Comparison of recent metaheuristic optimization algorithms to solve the SHE optimization problem in MLI


Yiğit H., Ürgün S., Mirjalili S.

NEURAL COMPUTING & APPLICATIONS, vol.35, no.10, pp.7369-7388, 2023 (SCI-Expanded) identifier identifier

  • Publication Type: Article / Article
  • Volume: 35 Issue: 10
  • Publication Date: 2023
  • Doi Number: 10.1007/s00521-022-07980-1
  • Journal Name: NEURAL COMPUTING & APPLICATIONS
  • Journal Indexes: Science Citation Index Expanded (SCI-EXPANDED), Scopus, Academic Search Premier, PASCAL, Applied Science & Technology Source, Biotechnology Research Abstracts, Compendex, Computer & Applied Sciences, Index Islamicus, INSPEC, zbMATH
  • Page Numbers: pp.7369-7388
  • Keywords: Metaheuristic optimization algorithm, Multilevel inverter (MLI), Selective harmonic elimination (SHE), Total harmonic distortion (THD), SELECTIVE HARMONIC ELIMINATION, MULTILEVEL INVERTER TOPOLOGIES, PARTICLE SWARM OPTIMIZATION, MODULATION, EVOLUTION, EFFICIENT, SCHEME
  • Kocaeli University Affiliated: Yes

Abstract

Multilevel inverters (MLIs) are one of the most popular topics of power electronics.

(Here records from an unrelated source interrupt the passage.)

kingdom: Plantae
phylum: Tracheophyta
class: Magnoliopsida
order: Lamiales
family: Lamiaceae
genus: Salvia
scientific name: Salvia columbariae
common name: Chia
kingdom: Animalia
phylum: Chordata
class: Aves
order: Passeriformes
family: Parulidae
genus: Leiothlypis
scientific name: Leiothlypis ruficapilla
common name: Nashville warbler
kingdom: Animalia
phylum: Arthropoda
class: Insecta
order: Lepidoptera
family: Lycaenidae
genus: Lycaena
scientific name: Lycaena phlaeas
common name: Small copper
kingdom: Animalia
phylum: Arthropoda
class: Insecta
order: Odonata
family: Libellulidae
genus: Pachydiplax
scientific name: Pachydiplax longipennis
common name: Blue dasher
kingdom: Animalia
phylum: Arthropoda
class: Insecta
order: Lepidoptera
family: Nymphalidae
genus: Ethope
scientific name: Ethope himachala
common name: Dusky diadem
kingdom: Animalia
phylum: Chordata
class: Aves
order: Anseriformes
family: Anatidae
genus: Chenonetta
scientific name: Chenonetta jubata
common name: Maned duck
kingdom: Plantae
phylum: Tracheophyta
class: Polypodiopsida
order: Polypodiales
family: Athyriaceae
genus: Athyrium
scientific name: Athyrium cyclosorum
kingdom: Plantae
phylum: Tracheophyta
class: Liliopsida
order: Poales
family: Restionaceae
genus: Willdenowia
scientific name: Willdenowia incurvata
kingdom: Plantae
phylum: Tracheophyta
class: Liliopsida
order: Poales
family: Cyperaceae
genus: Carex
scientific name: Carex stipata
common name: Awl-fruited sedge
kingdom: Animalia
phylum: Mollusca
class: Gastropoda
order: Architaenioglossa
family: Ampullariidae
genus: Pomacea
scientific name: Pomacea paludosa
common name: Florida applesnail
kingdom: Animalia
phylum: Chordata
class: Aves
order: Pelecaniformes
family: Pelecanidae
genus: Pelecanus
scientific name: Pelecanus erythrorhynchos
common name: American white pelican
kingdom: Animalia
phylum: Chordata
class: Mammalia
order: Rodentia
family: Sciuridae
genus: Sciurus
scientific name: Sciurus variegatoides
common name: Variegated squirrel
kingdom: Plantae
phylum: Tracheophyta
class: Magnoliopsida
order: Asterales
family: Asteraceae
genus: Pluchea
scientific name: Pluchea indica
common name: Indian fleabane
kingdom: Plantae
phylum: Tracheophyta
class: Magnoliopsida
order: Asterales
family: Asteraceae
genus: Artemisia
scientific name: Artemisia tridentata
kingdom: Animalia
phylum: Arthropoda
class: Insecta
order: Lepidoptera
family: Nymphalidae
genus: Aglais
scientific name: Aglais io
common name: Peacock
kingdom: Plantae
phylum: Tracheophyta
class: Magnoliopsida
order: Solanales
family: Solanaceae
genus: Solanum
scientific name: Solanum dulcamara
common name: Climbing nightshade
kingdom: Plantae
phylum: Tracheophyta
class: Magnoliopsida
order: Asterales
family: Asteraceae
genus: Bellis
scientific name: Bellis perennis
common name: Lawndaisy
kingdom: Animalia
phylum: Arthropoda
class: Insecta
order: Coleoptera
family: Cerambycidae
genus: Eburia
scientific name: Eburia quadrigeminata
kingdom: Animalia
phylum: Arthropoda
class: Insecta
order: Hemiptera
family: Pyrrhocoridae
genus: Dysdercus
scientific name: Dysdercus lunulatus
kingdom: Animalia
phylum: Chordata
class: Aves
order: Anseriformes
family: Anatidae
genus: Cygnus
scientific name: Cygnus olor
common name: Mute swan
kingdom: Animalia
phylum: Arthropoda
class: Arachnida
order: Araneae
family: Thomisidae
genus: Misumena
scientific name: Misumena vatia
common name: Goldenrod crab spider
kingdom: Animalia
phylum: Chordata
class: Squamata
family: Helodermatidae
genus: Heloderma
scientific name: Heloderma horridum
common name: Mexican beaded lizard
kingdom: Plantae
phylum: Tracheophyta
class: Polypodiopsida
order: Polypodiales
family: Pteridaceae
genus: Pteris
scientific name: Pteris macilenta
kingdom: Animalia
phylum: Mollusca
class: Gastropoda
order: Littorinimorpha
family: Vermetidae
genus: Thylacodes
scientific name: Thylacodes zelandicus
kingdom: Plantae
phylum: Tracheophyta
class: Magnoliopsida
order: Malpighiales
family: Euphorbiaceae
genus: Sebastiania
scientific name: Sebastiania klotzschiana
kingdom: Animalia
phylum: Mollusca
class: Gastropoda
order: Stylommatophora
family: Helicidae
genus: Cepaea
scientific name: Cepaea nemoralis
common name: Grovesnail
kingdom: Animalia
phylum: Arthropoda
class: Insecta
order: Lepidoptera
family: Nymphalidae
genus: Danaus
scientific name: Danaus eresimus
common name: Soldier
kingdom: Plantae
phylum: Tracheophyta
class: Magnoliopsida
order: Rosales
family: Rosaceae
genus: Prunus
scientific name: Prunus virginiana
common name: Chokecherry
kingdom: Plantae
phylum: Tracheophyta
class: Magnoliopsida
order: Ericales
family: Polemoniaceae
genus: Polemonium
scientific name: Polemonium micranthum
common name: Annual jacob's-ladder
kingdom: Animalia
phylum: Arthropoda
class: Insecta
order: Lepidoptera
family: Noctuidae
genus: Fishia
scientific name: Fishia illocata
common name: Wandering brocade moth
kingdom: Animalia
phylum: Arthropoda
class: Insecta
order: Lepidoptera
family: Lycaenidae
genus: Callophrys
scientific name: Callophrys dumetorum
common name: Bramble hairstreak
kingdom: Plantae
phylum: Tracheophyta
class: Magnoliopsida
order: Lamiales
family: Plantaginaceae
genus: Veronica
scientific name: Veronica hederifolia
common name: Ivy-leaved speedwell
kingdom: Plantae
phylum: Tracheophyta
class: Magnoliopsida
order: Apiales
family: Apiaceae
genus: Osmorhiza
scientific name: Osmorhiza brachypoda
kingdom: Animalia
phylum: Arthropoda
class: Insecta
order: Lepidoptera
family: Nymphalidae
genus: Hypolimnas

Selective harmonic elimination (SHE) method is used to eliminate low-order harmonics in the MLI output voltage by determining the optimum switching angles. It includes the solution of nonlinear sets of transcendental equations. The optimization becomes more difficult as the number of levels in MLIs increases. Therefore, various metaheuristic algorithms have emerged toward obtaining optimal solutions to find the switching angles in the SHE problem in the last decade. In this study, a number of recent metaheuristics, such as ant lion optimization (ALO), hummingbird algorithm (AHA), dragonfly algorithm (DA), harris hawk optimization, moth flame optimizer (MFO), sine cosine algorithm (SCA), flow direction algorithm (FDA), equilibrium optimizer (EO), atom search optimization, artificial electric field algorithm and arithmetic optimization algorithm (AOA), are employed as an attempt to find the best optimization framework to identify switching moments in 11-level MLI. Marine predator algorithm (MPA), whale optimization algorithm (WOA), grey wolf optimizer (GWO), particle swarm optimization (PSO), multiverse optimizer (MVO), teaching-learning-based optimization (TLBO), and genetic algorithm (GA), which are widely used in solving this problem, are selected for performance analysis. AHA, ALO, AOA, DA, EO, FDA, GA, GWO, MFO, MPA, MVO, PSO, SCA, SSA, TLBO and WOA methods meet maximum 8% THD requirement specified in IEEE 519 standard in the range of 0.4-0.9 modulation index. Simulation results show that MFO is superior other algorithms in terms of THD minimization, convergence rate, a single iteration time and robustness.